Risztov reached up with her right hand to touch the timing pad, beating Anderson by four-tenths of a second after nearly two hours of racing around The Serpentine. The winner climbed out of the water, smiling and looking fresh as can be.

She even flexed for the big crowd at Hyde Park.

That was a far cry from Risztov's attitude after the Athens Games, where she failed to win a medal in any of her three events. Most galling was a fourth-place showing in the 400-meter individual medley, leading her to retire for three years.

"I lived an ordinary life," she said.

Then Risztov decided to give open water a try.

"I chose this option because I missed out on an Olympic medal," she said through an interpreter. "I thought I was capable of winning a medal."

A gold, at that. The winning time was 1 hour, 57 minutes, 38.2 seconds.

Anderson was right on Risztov's left shoulder coming to the line but couldn't overtake her. The American stuck up her left hand to nick the pad just behind the winner, also slapping it with her right hand just to make sure she had the silver.

"Of course, I'm disappointed that I missed out on gold," said Anderson, whose sister, Alyssa, won a relay gold in the London pool. "But I gave it everything I had. I'm happy with the result."

Martina Grimaldi of Italy disappointed the crowd, which lined the lake in one of London's iconic royal parks, claiming bronze in the 10-kilometer race ahead of Payne, the Briton.

Grimaldi finished in 1:57:41.8, while Payne's lunge for the pad wasn't quite fast enough. She missed the podium by four-tenths of a second, failing to give Britain not only its first swimming gold of the London Games but any medal at all. She was the silver medalist in Beijing.

Angela Maurer of Germany, the other swimmer in the lead pack, faded over the final meters to fifth.

Payne said she was caught off guard by the fast pace and made a mistake when she stopped at the feeding station on the third lap. In open water, swimmers tuck gel packs into their suits and are handed drinks on long sticks as they go by the feeding areas, usually flipping over on their backs like otters to take a few sips before flipping the bottles away.

"I wasn't expecting quite so many people to go quite so early," Payne told reporters, wiping away tears. "Open water swimming is all about who makes the right decision at the right time. Unfortunately, I made a couple of wrong decisions."

She also was caught up in rough swimming, which threw off her rhythm.

"I'm not really a fighter.
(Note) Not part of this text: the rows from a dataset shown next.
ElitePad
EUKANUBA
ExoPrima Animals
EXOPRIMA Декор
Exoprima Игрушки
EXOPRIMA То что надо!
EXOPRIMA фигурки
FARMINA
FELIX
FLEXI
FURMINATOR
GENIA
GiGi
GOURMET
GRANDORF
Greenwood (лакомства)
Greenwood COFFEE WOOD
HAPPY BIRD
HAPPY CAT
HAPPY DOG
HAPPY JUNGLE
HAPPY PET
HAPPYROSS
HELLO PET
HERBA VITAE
I'm more of a lover," Payne said. "I got hit quite a few times in the face. We were all swimming in such close proximity. It seemed like a pretty violent race from the start."

The home country has just one chance left for a swimming gold, the men's open water marathon Friday.

After being disqualified from an event at last year's world championships for reasons she still doesn't understand, Risztov was leaving nothing to chance this time.